I use the full version of Anyrail. I like it. It's simple and easy to use and has all manufacturers track in it. The structures could be a little more wide spread but that's really the only gripe I have with it. Oh and I'd love a 3-D option.

As far as the free ones. I could never get the hang of XtrackCad and the others. Seems those are more CAD software than simple track planning tools.


----------



## regme (Oct 23, 2014)

I've used both Anyrail & SCRAM both free, SCRAM is a bit harder to use and doesn't allow you to rotate track once you placed it on the board, however there is no limit where ANYrail has a 50 piece limit.

Then again give them both a try and see what you like.


----------



## CTValleyRR (Jul 26, 2014)

The free version of Anyrail is a full featured demo, but since you're limited to 50 pieces, it really is a "try before you buy" version. That said, from a features / power / ease of use / cost standpoint, I think it's the best product out there.

It has excellent support, has huge built in library of track in a variety of scales (even LEGO track is there), and an extensive library of user-created objects which can be downloaded for free. If you have the Trainplayer program, you can export your designs and run them as a virtual layout. It also has standard outputs like material lists. The only really tricky part is inclines, but the on-line help is very good.

in my opinion, it's worth every penny of the $60 they charge for it. I like it so much that I keep designing layouts, just to use the software.


----------



## Shadowplayer (Oct 31, 2014)

I downloaded the Anyrail free demo. I have yet to use it, I plan on checking it out when I get back home, but from what I saw on the site it looks very nice. I will obviously try before I buy it, but it looks to fulfill my needs


----------



## fcwilt (Sep 27, 2013)

In terms of pure power and advanced features:

http://www.trackplanning.com/download.htm


----------



## CTValleyRR (Jul 26, 2014)

fcwilt said:


> In terms of pure power and advanced features:
> 
> http://www.trackplanning.com/download.htm


Tried that. Learning curve was WAAAAY to steep for me.


----------



## fcwilt (Sep 27, 2013)

CTValleyRR said:


> Tried that.
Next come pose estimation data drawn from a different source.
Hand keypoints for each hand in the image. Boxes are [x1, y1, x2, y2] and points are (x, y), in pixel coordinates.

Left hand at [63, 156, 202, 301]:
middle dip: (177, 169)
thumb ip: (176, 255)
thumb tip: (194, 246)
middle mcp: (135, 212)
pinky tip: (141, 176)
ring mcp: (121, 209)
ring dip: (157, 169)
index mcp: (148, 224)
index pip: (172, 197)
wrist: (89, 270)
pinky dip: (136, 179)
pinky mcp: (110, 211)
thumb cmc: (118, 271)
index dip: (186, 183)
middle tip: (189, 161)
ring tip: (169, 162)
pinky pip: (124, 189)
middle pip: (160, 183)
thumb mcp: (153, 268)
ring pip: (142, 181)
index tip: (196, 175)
Learning curve was WAAAAY to steep for me.


It's really pretty simple once you understand the basics but it's a bit hard to get started on your own.

If we sat down together I could have you up and using a lot of the main features inside 1/2 hour or less.

When I first started with the program I just tried to figure it out. That didn't work so well. Then I downloaded and used the manual. That made a big difference because it walked you through step by step.


----------



## NumberOne (Sep 19, 2012)

*Easement support*

Anyrail has full support for flextrack easements. SCARM is a relative newcomer but 
as (effectively) freeware, it's becoming more prevalent. The Anyrail UI
also takes some getting used to, but the track libraries are awesome.


----------